IAG, the owner of brands such as NRMA and CGU, expects to table an insurance margin of 18-18.3 per cent - a substantial rise from the previously flagged 14.5-16.5 per cent range. It is the fifth consecutive time that IAG has upgraded its full-year insurance margin guidance.
''This reflects the relatively benign natural peril activity in the second half of the financial year, notably in Australia, and a more favourable financial impact from narrower credit spreads than previously anticipated. The underlying performance of the group has remained strong,” IAG boss Mike Wilkins said.
IAG’s natural disasters claim expense hit around $555 million for the year, compared with a full-year allowance of $640 million. The company, which made a $1.85 billion takeover bid for rival Wesfarmers’ insurance underwriting arm last year, also benefited from a favourable credit spread impact of around $100 million.
IAG will also post reserve releases of just below 3 per cent of net earned premium, compared with a previous expectation of around 3 per cent.

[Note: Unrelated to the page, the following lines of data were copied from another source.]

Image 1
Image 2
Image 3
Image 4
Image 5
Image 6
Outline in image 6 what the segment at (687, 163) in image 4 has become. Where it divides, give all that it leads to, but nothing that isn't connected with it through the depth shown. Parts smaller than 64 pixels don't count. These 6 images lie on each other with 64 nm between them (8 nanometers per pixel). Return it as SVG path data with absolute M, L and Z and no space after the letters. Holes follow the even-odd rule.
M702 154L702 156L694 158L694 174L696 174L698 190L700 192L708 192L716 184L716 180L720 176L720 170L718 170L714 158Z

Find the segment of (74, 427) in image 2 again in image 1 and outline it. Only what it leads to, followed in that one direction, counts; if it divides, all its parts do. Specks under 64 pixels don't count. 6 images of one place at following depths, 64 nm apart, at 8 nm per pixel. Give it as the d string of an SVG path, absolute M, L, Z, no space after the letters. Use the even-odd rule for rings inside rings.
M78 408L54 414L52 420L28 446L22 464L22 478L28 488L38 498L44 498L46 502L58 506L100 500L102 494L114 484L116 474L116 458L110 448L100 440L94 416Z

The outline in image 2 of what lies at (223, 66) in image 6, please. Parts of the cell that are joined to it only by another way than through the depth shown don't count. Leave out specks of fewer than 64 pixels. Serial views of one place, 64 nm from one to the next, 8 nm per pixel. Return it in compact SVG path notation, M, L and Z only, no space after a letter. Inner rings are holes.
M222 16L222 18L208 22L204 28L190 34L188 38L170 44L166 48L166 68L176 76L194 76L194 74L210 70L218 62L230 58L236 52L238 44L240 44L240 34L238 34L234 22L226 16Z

''This is a very strong result, but mainly driven by one-offs such as benign weather and credit spread contraction,” Commonwealth Bank of Australia insurance analyst Ross Curran told clients.
Tom Millner, chief executive of IAG shareholder BKI Investment Company, said the upgrade would give investors confidence that the insurer remained on track for steady growth.
''Since they’ve improved their stance in the UK [where IAG exited the market last year], they’ve become more domestic-focused, and it’s paying off,” he said.
The insurance behemoth also told investors it would likely post revenue or gross written premium growth of around 3 per cent for fiscal 2014, at the bottom end of its 3-5 per cent growth guidance.
“[This] reflects an ongoing relative absence of input cost pressures and associated need for premium rate increases,'' IAG said.
IAG said in May it was overhauling its operating model in Australia as it prepared to absorb the Wesfarmers' insurance acquisition. The changes, which took effect from July 1, will see IAG book a $100 million restructuring cost bill, of which $50 million will be recognised in the last financial year’s accounts.
IAG expects to post $90 million in annualised pre-tax benefits within two years as the new model takes hold. The changes are likely to lead to job losses as IAG streamlines its operations into three divisions: personal insurance, commercial insurance, and enterprise operations.
It expects to realise an annualised pre-tax benefit of about $230 million, and about $220 million in one-off costs over the next two years.
Major IAG shareholder Tyndall Investment Management said the market had expected most of the upgrade. ''However, the magnitude of the improvement is probably higher than many would have expected, and this release would suggest underlying margins have actually improved further once we strip out these one-offs,'' portfolio manager Jason Kim said.
Goldman Sachs insurance analyst Ryan Fisher told investors the implementation costs of the new operating model were ''a bit higher than we forecast'', but the expected benefits were consistent with the broker’s expectation of a stronger-for-longer group insurance margin.